4 Auriole (auriolo), centaurée du solstice (centaurea solstitialis, Lin.), plante qui pullule dans les chaumes, après la moisson. Ses fleurs jaunes, et les épines étoilées de leur involucre, lui ont valu son nom provençal, qui signifie auréole.


5 Goult, ou Agoult (Gòut), village du département de Vaucluse, qui a donné son nom à l’une des plus illustres maisons de Provence.
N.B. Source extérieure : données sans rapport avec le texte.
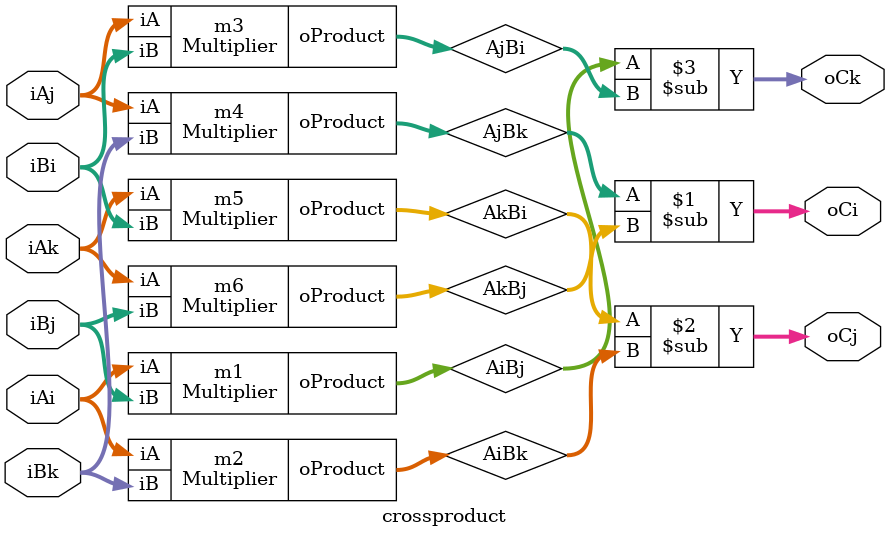
<source format=v>
module Multiplier( iA , iB , oProduct);

input signed   [17:0] iA,iB;
output [17:0] oProduct;
wire signed [17:0] oProduct;

wire signed [35:0] temp;

assign temp = iA * iB ;
 
assign oProduct = {temp[35],temp[24:8]};  

endmodule
//---------------------------------------

//-----------DIVIDER-----------------
module Divider( iA, iB , oResult);

input signed [17:0] iA,iB;
output signed [17:0] oResult;


wire signed [35:0] temp;
wire signed [17:0] temp2;

assign temp = iA << 8 ;
assign temp2 = temp/iB;

//assign oResult = {temp2[35],temp2[23:8]};
assign oResult = temp2;

endmodule
//---------------------------------------

//-----------SQUARE ROOT-----------------
module SquareRoot(iClk,iNum,oR,iStart,oDone,iReset);

input iClk;
input iReset;
input iStart;
input [17:0] iNum;

output [17:0] oR;
output oDone;
//reg [17:0] oR;
reg oDone;

wire [31:0] SqTemp;
reg [31:0] remHi;
reg [31:0] remLo;
reg [31:0] root;
reg [31:0] testDiv;

reg [2:0] state;
reg last_start;
reg [4:0] Count;
wire [17:0] Div;

parameter [2:0] INIT= 3'd0,ONE = 3'd1, TWO = 3'd2,THREE = 3'd3, IDLE = 3'd4; 

wire signed [35:0] temp;
wire Div1,Div4,Div16,Div64;
wire [17:0] SqI;

assign Div1 = iNum < 18'h2_00;
assign Div4 = ((iNum >> 2) < 18'h2_00);
assign Div16 = ((iNum >> 4) < 18'h2_00);
assign Div64 = ((iNum >> 8) < 18'h2_00);

assign Div = Div1? 18'h1_00 :
			 (Div4? 18'h2_00 :
			 (Div16? 18'h4_00 : 18'h10_00));

assign SqI =  Div1? iNum :			
			 (Div4? (iNum >> 2) :
			 (Div16? (iNum >> 4) : (iNum >> 8)));  

assign SqTemp = { 1'b0,SqI[8:0],22'b0};


assign temp = oDone?  Div * {8'b0,root[30:21]}: 36'd0;
assign oR = /*oDone? root[31:13]: 18'h0;*/{temp[35],temp[24:8]};  

always @ (posedge iClk)begin
	if ( iReset ) begin
		root <= 0; /* Clear root */
		remHi <= 0; /* Clear high part of partial remainder */
//		state <= IDLE;
		state <= INIT;
		oDone <= 1'b0;
		Count <= 5'd0;
		last_start <= 1'b0;
	end
	
	case (state)
	
	IDLE : begin
			if( iStart && ~last_start ) begin
				last_start <=1'b1;
				state<= INIT;
				oDone <= 1'b0;
			end 
			else if ( ~iStart && last_start )begin
				last_start <= 1'b0;
				state <= IDLE;
			end
			else
			begin
				state <= IDLE;
			end
		   end
	INIT: begin
		    root <= 0; /* Clear root */
			remHi <= 0; /* Clear high part of partial remainder */
			remLo <= SqTemp; /* Get argument into low part of partial remainder */
			state <= ONE;
			Count <= 5'd0;
		  end
	ONE: begin
			if( Count  < 5'd30 ) begin
		     	remHi <= (remHi << 2'd2) | (remLo >> 5'd30); 
				root <= root << 1'b1;
				Count <= Count + 1'b1;
				state <= TWO;
			end
			else begin
				state <= IDLE;
//				oR <= root;
				oDone <= 1'b1;
			end	
		 end
	TWO:begin
			remLo <= remLo << 2'd2;
			testDiv <= (root << 1'b1) + 1'b1;
			state <= THREE;
	    end
	THREE: begin
		if (remHi >= testDiv) begin
			remHi <= remHi - testDiv;
			root <= root + 2'd1;
		end	
		else begin
			remHi <= remHi;
			root <= root ;
		end	
		state <= ONE;
	end
  endcase
end

endmodule
//---------------------------------------

//-------------NORM----------------------
module norm ( iClk,
			  iReset,
			  iStart,
			  iI1,
			  iJ1,
			  iK1,
			  oN,
			  oDone
			);

input iClk;
input iReset;
input iStart;
			
input [17:0] iI1;
input [17:0] iJ1;
input [17:0] iK1;
output [17:0] oN;
output oDone;

wire [17:0] sqrI, sqrJ, sqrK;
wire [17:0] sqrSum;
wire [17:0] tempRoot;

Multiplier sq1( .iA(iI1) ,
 			   .iB(iI1) , 
			   .oProduct(sqrI)
			  );

Multiplier sq2( .iA(iJ1) ,
 			   .iB(iJ1) , 
			   .oProduct(sqrJ)
			  );
			
Multiplier sq3( .iA(iK1) ,
 			   .iB(iK1) , 
			   .oProduct(sqrK)
			  );

assign sqrSum = sqrI + sqrJ + sqrK;
			
SquareRoot	s1(.iClk(iClk),
			   .iNum(sqrSum),
			   .oR(tempRoot), 
			   .iStart(/*1'h1*/iStart), 
			   .oDone(oDone), 
			   .iReset(iReset)
			);
			
assign oN = oDone? tempRoot : 18'd0;
			
endmodule
//--------------------------------------


//-------------NORMALIZE-------------
module  normalize(  iClk,
					iReset,
					iStart,
					iAi,
					iAj,
					iAk,
					oAi,
					oAj,
					oAk,
					oDone
					);
					
input iClk,iReset;
input [17:0] iAi,iAj,iAk;
input iStart;

output [17:0] oAi,oAj,oAk;
output oDone;

wire [17:0] normA;

norm n1 ( .iClk(iClk),
		  .iReset(iReset),
		  .iI1(iAi),
		  .iJ1(iAj),
		  .iK1(iAk),
		  .oN(normA),
		  .oDone(oDone),
		  .iStart(iStart)
		);
			
Divider  d1 ( .iA(iAi),
			  .iB(normA) ,
			  .oResult(oAi)
			);
			
Divider  d2 ( .iA(iAj),
			  .iB(normA) ,
			  .oResult(oAj)
			);
			
Divider  d3 ( .iA(iAk),
			  .iB(normA) ,
			  .oResult(oAk)
			);

endmodule

//--------------------------------------


//-------------CROSS PRODUCT-------------
module crossproduct(
					iAi,iAj,iAk,
					iBi,iBj,iBk,
					oCi,oCj,oCk
					);
					
input signed [17:0] iAi,iAj,iAk;
input signed [17:0] iBi,iBj,iBk;

output signed [17:0] oCi,oCj,oCk;

wire signed [17:0]  AiBj,AiBk,AjBi,AjBk,AkBi,AkBj;

Multiplier m1( .iA(iAi) ,
 			   .iB(iBj) , 
			   .oProduct(AiBj)
			  );
			
Multiplier m2( .iA(iAi) ,
 			   .iB(iBk) , 
			   .oProduct(AiBk)
			  );
			
Multiplier m3( .iA(iAj) ,
 			   .iB(iBi) , 
			   .oProduct(AjBi)
			  );
			
Multiplier m4( .iA(iAj) ,
 			   .iB(iBk) , 
			   .oProduct(AjBk)
			  );
			
Multiplier m5( .iA(iAk) ,
 			   .iB(iBi) , 
			   .oProduct(AkBi)
			  );
			
Multiplier m6( .iA(iAk) ,
 			   .iB(iBj) , 
			   .oProduct(AkBj)
			  );
			
assign oCi = AjBk - AkBj;
assign oCj = AkBi - AiBk;
assign oCk = AiBj - AjBi;

endmodule

//--------------------------------------

</source>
6 Tout le monde a entendu parler de la Tarasque, monstre qui, d’après la tradition, ravageait les bords du Rhône et qui fut dompté par sainte Marthe. Chaque année les Tarasconais célèbrent leur délivrance par l’exhibition d’un simulacre de ce monstre, que des hommes portent à la course à travers les rues ; et à des époques plus ou moins rapprochées, on rehausse cette fête par une foule de jeux. Ceux de la Pique et du Drapeau, mentionnés dans le poëme, consistent à faire voltiger gracieusement, à lancer à une grande hauteur et à rattraper avec adresse un étendard aux larges plis ou une longue javeline.

Lagadigadèu est la célèbre ritournelle d’une chanson populaire attribuée au roi René, et qu’on chante à Tarascon dans cette fête. En voici le couplet le plus connu :

Lagadigadèu !
La Tarasco !
Lagadigadèu !
La Tarasco
De Castèu !
Leissas-la passa,
La vièio masco !
Leissas-la passa
Que vai dansa.

— En Condamine (en Coundamino). La Condamine (campus Domini) est un quartier de Tarascon. On retrouve cette dénomination dans plusieurs villes du Midi.


7 Tramontane (Tremountano), vend du nord-est, et par extension nord-est.


8 La Mourette (la Moureto), nom de mule. Dans les campagnes, on désigne ordinairement les bêtes de somme par la couleur de leur robe. Les noms les plus communs sont blanquet (blanc), mouret (noir), brunèu, (brun), falet (gris), baiard (bai), roubin (bai clair).